Die Hard has returned with a fifth installment and this time McClane gets entangled up in a terrorist plot whilst tracking down his estranged son in Moscow. A Good Day To Die Hard is not a good film, even as a standalone action film (that was painful to say). Director John Moore and screenwriter Skip Woods have turned John McClane into a cranky, 2D, “I told you so” character, and completely left out the wise-cracking and quick thinking blue-collared hero elements that made the character iconic. They have clearly not studied their source material well enough. I was pretty uninspired by the direction the producers were taking during its production, and some of Skip Woods’ dialogue is pure cheese (“Damn you, John. Damn you.”). I thought it was strange to hire John Moore, who, for me, wasted a fantastic opportunity with Max Payne to take a great video game adaptation and break the curse. This is a director who, with the slight exception of Behind Enemy Lines (which makes me think the producers picked him purely because he was the only one on the table who has filmed in Russia before), currently has a CV of poor remakes and adaptations. But as always I trusted the producers and thought innocent until proven guilty.

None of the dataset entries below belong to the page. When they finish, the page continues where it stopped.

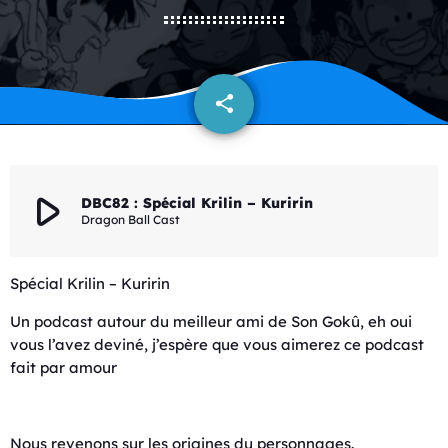
share
email
play_arrow
DBC82 : Spécial Krilin – Kuririn
Dragon Ball Cast
Spécial Krilin – Kuririn
Un podcast autour du meilleur ami de Son Gokû, eh oui
vous l’avez deviné, j’espère que vous aimerez ce podcast
fait par amour
Nous revenons sur les origines du personnages.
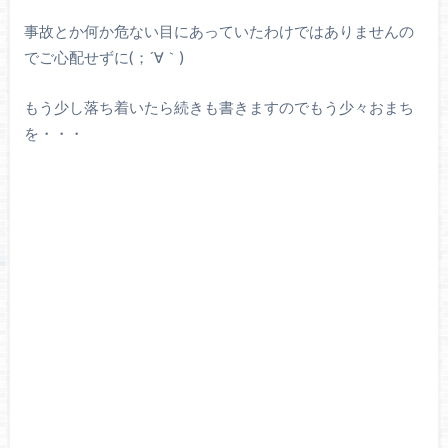
事故とか何か危ない目にあっていたわけではありませんの
でご心配せずに(；´∀｀)
もう少し落ち着いたら続きも書きますのでもう少々おまち
を・・・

Then again, this is an action film, so ‘best screenplay’ from the Academy isn’t where the filmmakers are looking to get recognition. It’s meant to be an engaging roller coaster ride for the Saturday night multiplex. But even from the start, it doesn’t excite. Shaky-cam and Die Hard just doesn’t gel. It’s not meant to be as gritty as Bourne; it’s meant to be OTT balls-to-the-wall action. Even Bruce Willis seems bored to be there with the script he’s been given. Where has the physical improvisation of using a fire hose to jump off an exploding skyscraper, or using the airport moving walkway to get your gun back gone to? The action is still ambitious in this film (such as the car chase), but it paints a picture that Moscow is like rebel-controlled downtown Mogadishu. The bad guys drive around the city in their armoured truck, changing the architecture as they please whilst firing off random RPGs. Sitting through this, I felt exactly how some people must have felt watching 4.0 (such as my girlfriend :p). Skip Woods has just rehashed the broken family card with this installment and even now I can’t remember what was at stake for McClane aside from protecting the prisoner. The villains didn’t really have any intention, or at least it wasn’t that clear.
Nakatomi Plaza, Dulles Airport, New York City, the United States…… and Russia. The stakes rise every time as the Die Hard series progresses. However, with A Good Day To Die Hard they seem to have regressed somehow (what actually is the imminent threat?). I just hope John McClane doesn’t end up in space next time. If Die Hard 4.0 was meant to right the wrongs that Die Hard With A Vengeance made (a film that I feel is actually great), then they’re back at square one. I’m sorry, Bruce, but this film just didn’t feel like Die Hard to me. I was checking my watch way too many times during the screening.